Chapter Two

Ortiz (4 RBIs) and Red Sox throw book at Yankees again

April 22, 2007|Gordon Edes, Globe Staff

David Ortiz acted surprised to hear that Alex Rodriguez had an opt-out clause that would allow him to void the final three years of his contract.

"I don't think he will," said Ortiz, while recalling the days -- not so long ago -- when the Red Sox were engaged in what proved to be a fruitless quest to swap A-Rod for Manny Ramírez.

"He told me in the Dominican he wanted to come," said Ortiz, who remains unconvinced the Sox did everything in their power to add Rodriguez before the Yankees swooped in.

"They were only a couple of million dollars a year apart," Ortiz said on the eve of a series in which the Sox have beaten the Yankees two successive days, including yesterday by a 7-5 score. "How hard did they try?"

While A-Rod kept alive his streak of hitting in each of the Yankees' first 16 games, with a double and RBI single, the big blasts yesterday afternoon came courtesy of Big Papi.

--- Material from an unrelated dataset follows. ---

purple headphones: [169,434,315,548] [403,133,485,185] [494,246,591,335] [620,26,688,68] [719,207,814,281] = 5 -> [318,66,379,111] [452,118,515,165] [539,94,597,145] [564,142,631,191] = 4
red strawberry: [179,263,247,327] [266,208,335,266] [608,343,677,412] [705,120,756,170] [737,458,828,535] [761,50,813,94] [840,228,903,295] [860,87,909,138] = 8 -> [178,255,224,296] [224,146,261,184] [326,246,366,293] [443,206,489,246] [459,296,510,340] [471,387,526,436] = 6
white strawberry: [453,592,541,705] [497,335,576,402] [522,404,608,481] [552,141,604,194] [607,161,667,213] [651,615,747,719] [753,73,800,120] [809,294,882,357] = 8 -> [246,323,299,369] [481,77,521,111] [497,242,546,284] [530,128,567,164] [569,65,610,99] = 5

Ortiz's two-run first-inning double and two-run fourth-inning home run (his sixth of the season and fourth in seven games) were the centerpieces of a Sox surge against rookie Jeff Karstens (seven runs in 4 1/3 innings) that allowed Josh Beckett to recover from an unsteady start and go 6 2/3 innings for his fourth win without a loss in 2007.

"Shakespeare," said second baseman Alex Cora, whose two bunts -- one a back-to-back number with Coco Crisp, the other a sacrifice after a Crisp single and stolen base -- were uncommon but critical components of the Sox' offense yesterday.

Shakespeare?

"He hits home runs, he writes books," Cora said of Ortiz, the team's newly lettered author, who collaborated with Tony Massarotti of the Boston Herald on an autobiography, and was headed to a book party at the Four Seasons last night.

"I don't have it yet, but I'll get it," said first baseman Kevin Youkilis, whose double in the first and single in the second figured in two Sox rallies. "I'll have to get him to autograph it, keep it in the house."

Rodriguez was left in the on-deck circle by Sox closer Jonathan Papelbon, who issued a one-out walk to Melky Cabrera, then struck out Derek Jeter on a 97-mile-per-hour fastball and retired Bobby Abreu on a liner to center to end the game before a sellout throng of 36,342 in Fenway Park.

Papelbon remains perfect in April save opportunities -- five this season, 10 last April, when he launched his career as a closer supreme.

Hideki Okajima, who did a marvelous job as Papelbon's stand-in to save Friday night's 7-6 comeback win, was summoned for some more rescue work yesterday and came through, this time with his wife, Yuka Kurihara, in the house, making a guest appearance on Fuji TV during the game. Okajima struck out Jason Giambi to quell a Yankee uprising in which one run already had scored and the tying runs were on base.